▶ [Extrait fourni]
____

J’ai toujours eu un faible pour cette ode à la nature, difficile à fredonner quand l’air prend, comme les perdreaux, de l’altitude. Plus que la fable écologique, j’aime l’atmosphère romantique, bucolique. J’y retrouve peut-être un petit quelque chose de mes lectures de mon enfance, de Raboliot et des romans de Maurice Genevoix, écrivain au style remarquable qui savait si bien nous captiver quand il racontait la même forêt solognote.
La discographie de Michel Delpech est souvent autobiographique, ainsi ici il puise dans ses souvenirs d’enfance dans sa famille (qui) habite le Loir-et-Cher, un département qui prête bientôt son nom à un autre grand-succès.
Dans ce rock mâtiné de bourrée, Michel croque avec humour le contraste marqué qui existe dans une France encore rurale, entre la ville et la campagne. Je me souviens que pour exprimer leur caractère rustique, les paysans étaient catalogués parfois, de manière un peu méprisante, péquenauds, bouseux, glaiseux ou culs-terreux.
Aujourd’hui, juste revanche, les vrais gens de la campagne se gaussent des néo-ruraux dérangés par le chant trop matinal du coq ou lles cloches de l’église qui sonnent l’Angelus.
Effet collatéral de la chanson, beaucoup de Français découvrirent un peu mieux ce département méconnu souvent confondu avec le Loiret et la région des châteaux de la Loire. Constitué de paysages et terroirs très variés, il recouvre une partie de la Beauce, la Gâtine tourangelle, la Grande Sologne, le Perche Vendômois, les plateaux et collines du Cher et la Sologne viticole. Il tient son nom de deux rivières le traversant, le Cher et le Loir (sans e). Il compte comme hommes célèbres, outre Michel bien sûr (!), l’inventeur Denis Papin et le poète Ronsard dont Les amours de Cassandre auraient été inspirés par un bal au château de Blois. Voyez quelles considérations peuvent naître d’une chanson même de variétés. !

____

▶ [Données fournies]
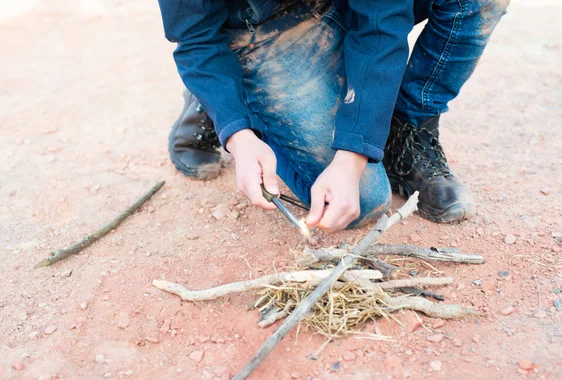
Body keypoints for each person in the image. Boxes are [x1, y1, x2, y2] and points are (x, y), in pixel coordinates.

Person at [159, 0, 510, 232]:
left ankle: (407, 131)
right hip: (259, 28)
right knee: (367, 202)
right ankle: (220, 96)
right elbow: (195, 37)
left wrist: (354, 153)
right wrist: (239, 133)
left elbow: (380, 21)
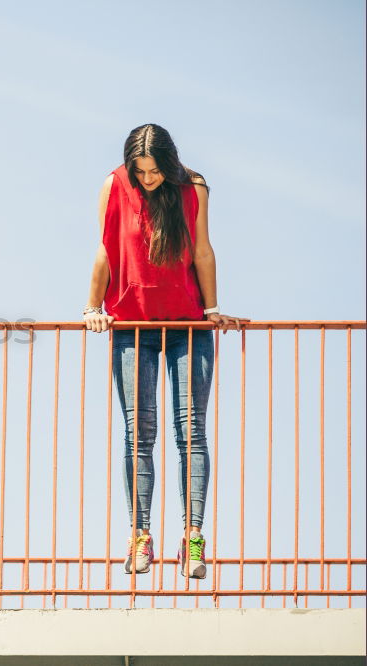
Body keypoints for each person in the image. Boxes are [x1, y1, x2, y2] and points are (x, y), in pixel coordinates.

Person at [83, 124, 246, 579]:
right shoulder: (115, 185)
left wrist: (212, 309)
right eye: (141, 170)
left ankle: (193, 539)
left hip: (187, 328)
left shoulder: (193, 188)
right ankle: (140, 537)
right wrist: (91, 308)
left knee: (190, 430)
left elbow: (202, 251)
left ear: (169, 164)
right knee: (140, 433)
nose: (148, 178)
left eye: (155, 170)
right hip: (131, 328)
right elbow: (105, 253)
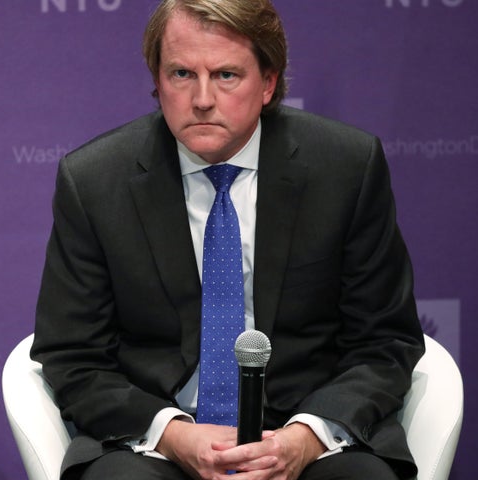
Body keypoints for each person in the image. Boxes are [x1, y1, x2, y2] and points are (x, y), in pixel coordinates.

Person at [31, 1, 425, 479]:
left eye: (225, 75)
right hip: (156, 440)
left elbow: (385, 341)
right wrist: (172, 434)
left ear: (268, 83)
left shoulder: (345, 166)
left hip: (308, 432)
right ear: (156, 82)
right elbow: (73, 355)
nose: (201, 98)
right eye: (180, 73)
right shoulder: (95, 180)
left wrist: (305, 438)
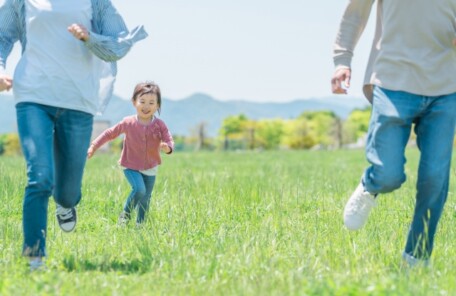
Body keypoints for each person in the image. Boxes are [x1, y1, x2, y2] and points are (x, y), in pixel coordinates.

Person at [0, 0, 148, 270]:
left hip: (78, 102)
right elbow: (2, 34)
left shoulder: (96, 2)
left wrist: (89, 37)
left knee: (67, 192)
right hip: (32, 96)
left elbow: (119, 44)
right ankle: (35, 258)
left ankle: (66, 203)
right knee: (39, 177)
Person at [331, 0, 456, 266]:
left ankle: (416, 257)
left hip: (446, 88)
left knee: (435, 177)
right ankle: (371, 185)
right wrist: (342, 60)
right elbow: (355, 14)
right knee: (388, 173)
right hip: (392, 81)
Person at [87, 82, 174, 226]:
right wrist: (94, 146)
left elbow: (168, 139)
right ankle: (125, 216)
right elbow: (110, 134)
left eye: (151, 103)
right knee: (139, 189)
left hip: (151, 166)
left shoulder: (159, 125)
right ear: (134, 102)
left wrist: (168, 148)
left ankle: (140, 225)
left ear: (157, 105)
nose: (146, 106)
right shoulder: (128, 122)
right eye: (142, 101)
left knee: (146, 198)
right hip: (130, 165)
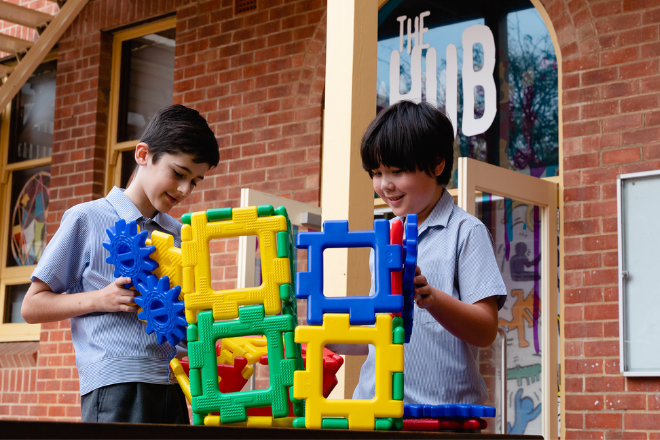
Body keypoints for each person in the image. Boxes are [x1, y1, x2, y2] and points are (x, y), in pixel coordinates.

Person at [21, 105, 220, 423]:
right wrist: (101, 299)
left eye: (195, 181)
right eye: (179, 173)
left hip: (173, 387)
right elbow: (32, 306)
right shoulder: (87, 218)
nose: (184, 190)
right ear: (143, 154)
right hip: (115, 389)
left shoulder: (182, 235)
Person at [349, 100, 507, 404]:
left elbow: (486, 330)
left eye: (396, 171)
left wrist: (433, 299)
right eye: (376, 173)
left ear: (437, 164)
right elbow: (377, 332)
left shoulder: (466, 232)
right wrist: (315, 335)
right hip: (374, 410)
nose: (385, 185)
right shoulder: (384, 239)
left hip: (442, 418)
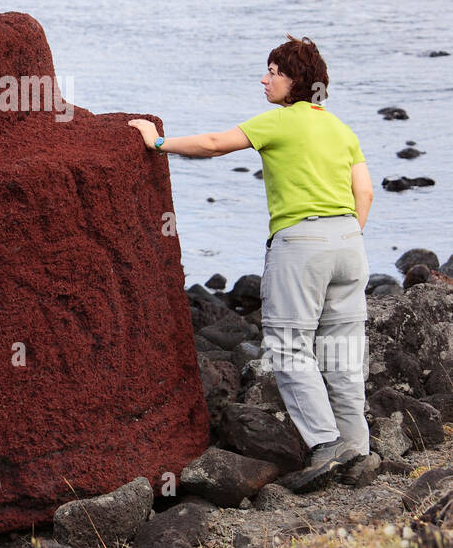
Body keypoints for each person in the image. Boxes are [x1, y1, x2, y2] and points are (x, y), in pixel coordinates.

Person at [128, 34, 374, 494]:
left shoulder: (282, 122)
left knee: (287, 346)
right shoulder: (342, 129)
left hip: (302, 242)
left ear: (295, 80)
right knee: (341, 349)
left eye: (273, 72)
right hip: (349, 243)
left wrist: (156, 141)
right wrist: (349, 234)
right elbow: (366, 192)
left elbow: (215, 143)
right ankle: (358, 449)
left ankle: (324, 445)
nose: (265, 79)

____

▶ [Activités]
A. Selon le texte sur les chansons de Michel Delpech, de quelles deux rivières le Loir-et-Cher tient-il son nom ?
B. Poursuivez le texte sur les chansons de Michel Delpech à partir de sa dernière phrase.

▶ [Réponses détaillées]
A. Le Loir-et-Cher tient son nom du Cher et du Loir.

B.
Digression en forme de conclusion : j’ai appris la mort de l’artiste en me rendant un dimanche à Roissy. Gilbert Bécaud qu’il admirait beaucoup avait choisi l’aéroport d’Orly dans sa chanson. Je venais chercher une nièce en provenance de Caracas, est-ce plus loin que Pézenas, s’interrogeait Boby Lapointe … il ne savait pas ! La jeune fille descend du jet tandis que des militaires lourdement armés nous éloignent d’un tapis où roule un bagage étrangement seul. Cela me laisse le temps de vous parler de l’ascendance de l’inénarrable Boby pour un simple plaisir homophonique :
« Le papa du papa du papa de mon papa
Etait un petit pioupiou
La maman du papa du papa de mon papa,
Ell’, ell’ était nounou
Lui son nom, c’était Aimé Dépèch’
Et elle s’appelait Amélie Vite
Et attendez, attendez vous allez voir la suite…
… Dans l’opprob’ du ruisseau
J’vas d’ce pas demander à son papa
La main de la belle Amélie Vite
Qui de ce fait va devenir Amélie Dépêche
Et leur fils, le papa du papa de mon papa
Qu’on nomma : Yvan Dépêche
Eut pour fils mon grand’papa Guilo qui était
un saint
C’était Saint Guilo Dépêch’… »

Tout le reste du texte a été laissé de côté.